*** Information supplied ***
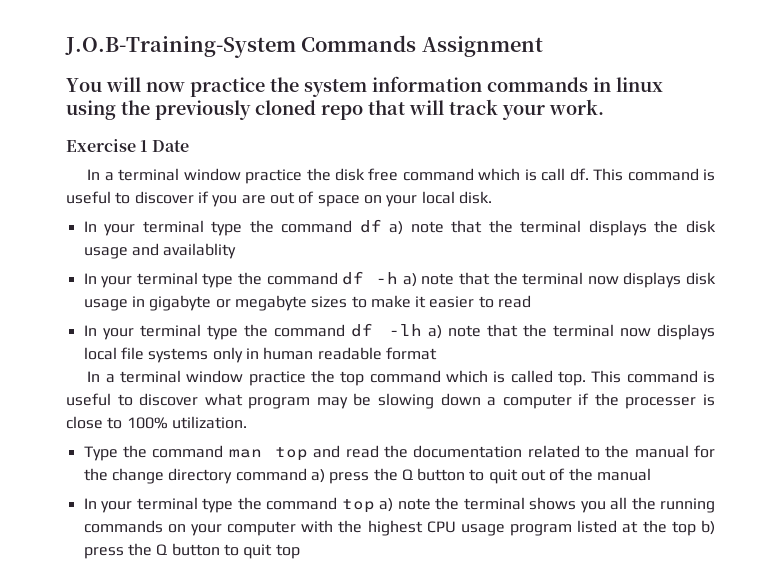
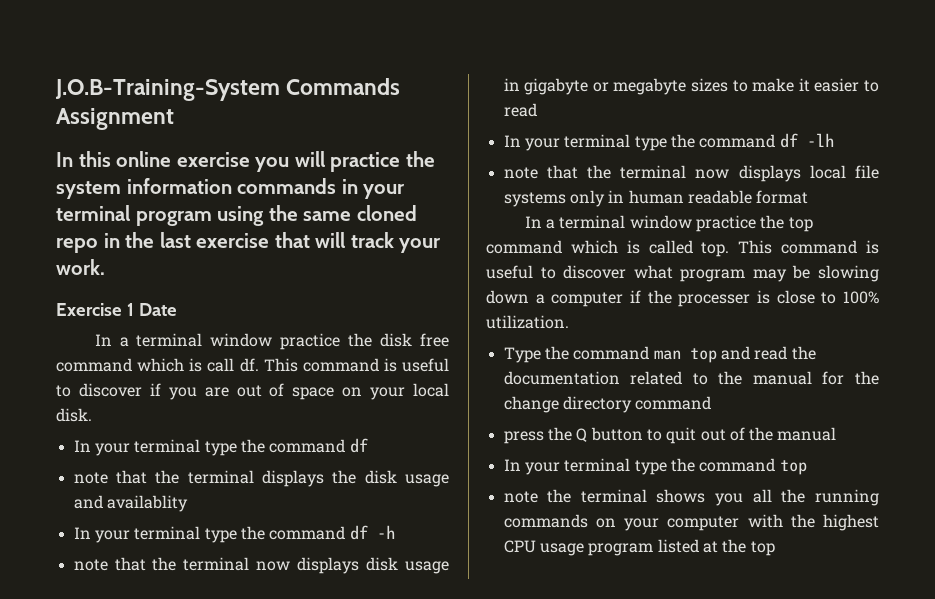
[66,77,185,92] You will now -> [56,151,325,172] In this online exercise you will
[616,77,663,92] linux -> [363,184,406,199] [56,205,212,226] your terminal program
[155,100,251,120] previously -> [303,211,352,221] same
(363, 112) none -> [103,232,270,248] in the last exercise
[389,221,404,235] a) -> (368, 445) //
[402,273,417,287] a) -> (395, 532) //
[427,325,442,339] a) -> (834, 140) //
[310,469,325,483] a) -> (712, 403) //
[379,498,394,512] a) -> (807, 467) //
[701,520,715,535] [83,543,300,559] b) press the Q button to quit top -> (775, 548) none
***
[To do] Your answer must be an exact copy of every entry, with the pictures left out.

[Solution to the exercise]
[66,77,185,92] You will now -> [56,151,325,172] In this online exercise you will
[616,77,663,92] linux -> [363,184,406,199] [56,205,212,226] your terminal program
[155,100,251,120] previously -> [303,211,352,221] same
(363, 112) none -> [103,232,270,248] in the last exercise
[389,221,404,235] a) -> (368, 445) //
[402,273,417,287] a) -> (395, 532) //
[427,325,442,339] a) -> (834, 140) //
[310,469,325,483] a) -> (712, 403) //
[379,498,394,512] a) -> (807, 467) //
[701,520,715,535] [83,543,300,559] b) press the Q button to quit top -> (775, 548) none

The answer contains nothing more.